● Work instructions: Lines of the listing below that contain the string "Sectors" are to be returned.

● Input material:
%%

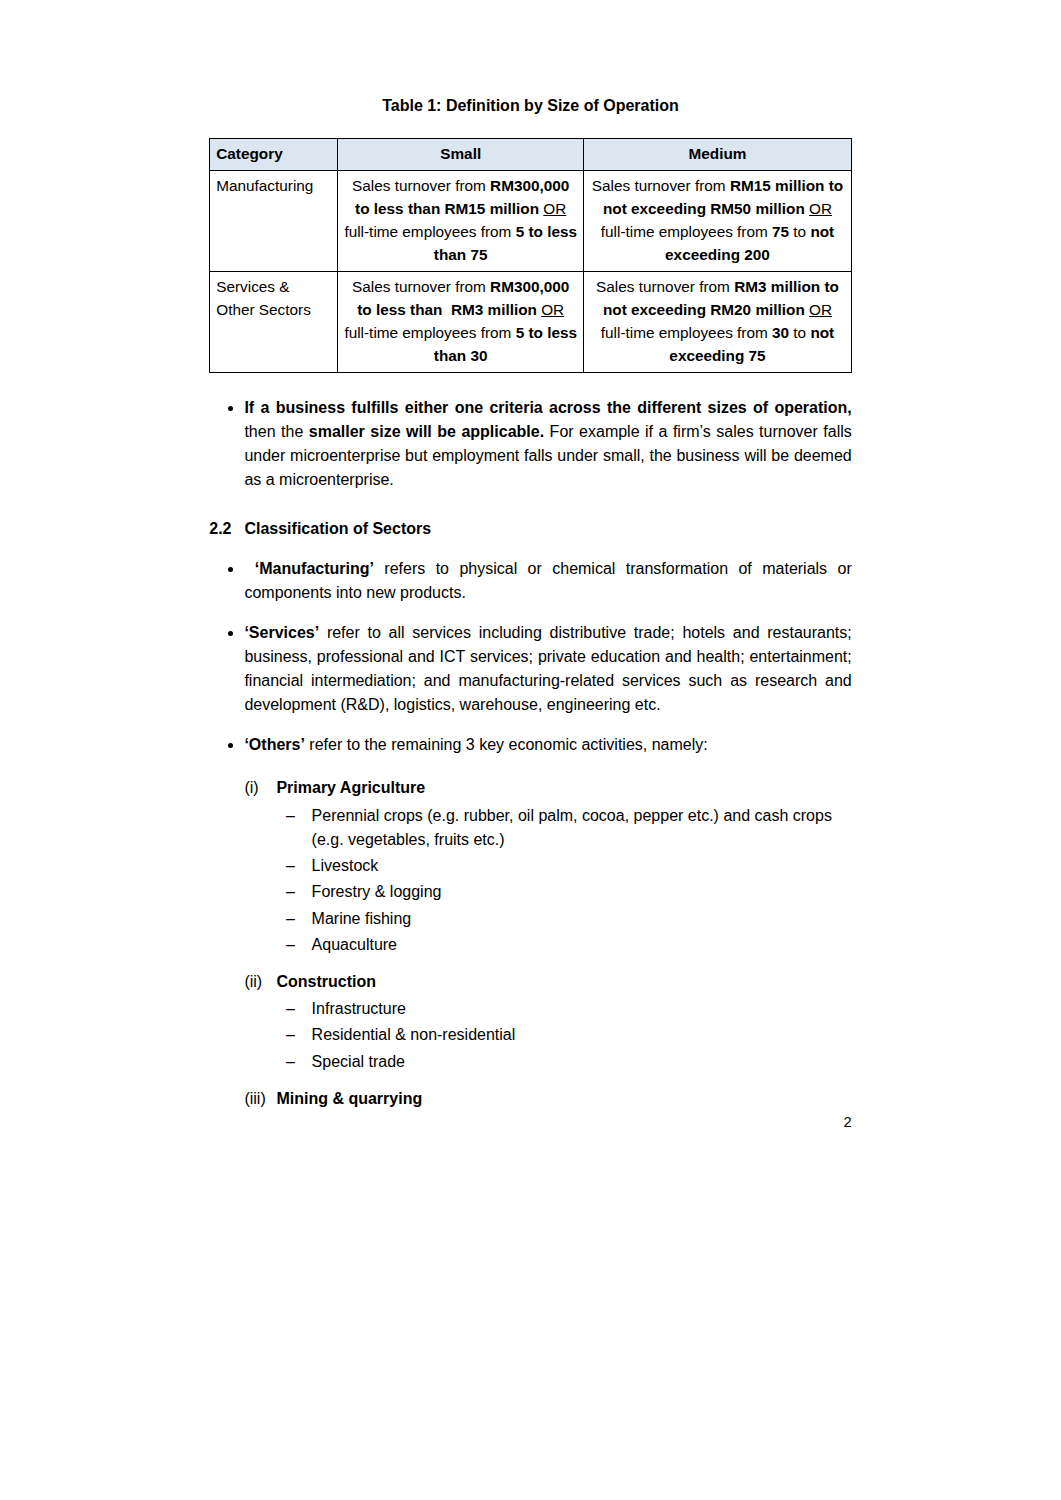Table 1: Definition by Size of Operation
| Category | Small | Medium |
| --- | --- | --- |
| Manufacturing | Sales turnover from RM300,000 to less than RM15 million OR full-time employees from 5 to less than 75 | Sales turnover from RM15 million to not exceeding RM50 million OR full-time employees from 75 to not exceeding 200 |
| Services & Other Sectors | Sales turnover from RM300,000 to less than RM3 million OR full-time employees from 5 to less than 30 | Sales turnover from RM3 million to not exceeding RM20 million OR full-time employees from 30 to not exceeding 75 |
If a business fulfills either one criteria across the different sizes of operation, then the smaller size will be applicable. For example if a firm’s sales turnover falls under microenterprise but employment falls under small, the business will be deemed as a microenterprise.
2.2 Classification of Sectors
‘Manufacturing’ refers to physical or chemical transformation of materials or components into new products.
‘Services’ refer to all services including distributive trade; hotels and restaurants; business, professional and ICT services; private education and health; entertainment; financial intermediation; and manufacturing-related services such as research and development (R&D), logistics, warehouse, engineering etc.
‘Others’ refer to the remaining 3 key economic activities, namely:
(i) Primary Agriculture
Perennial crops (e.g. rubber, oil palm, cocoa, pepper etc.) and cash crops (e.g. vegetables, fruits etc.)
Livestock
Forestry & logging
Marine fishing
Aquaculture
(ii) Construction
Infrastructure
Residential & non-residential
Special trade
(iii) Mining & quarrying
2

%%

● Answer to this task:
| Services & Other Sectors | Sales turnover from RM300,000 to less than RM3 million OR full-time employees from 5 to less than 30 | Sales turnover from RM3 million to not exceeding RM20 million OR full-time employees from 30 to not exceeding 75 |
2.2 Classification of Sectors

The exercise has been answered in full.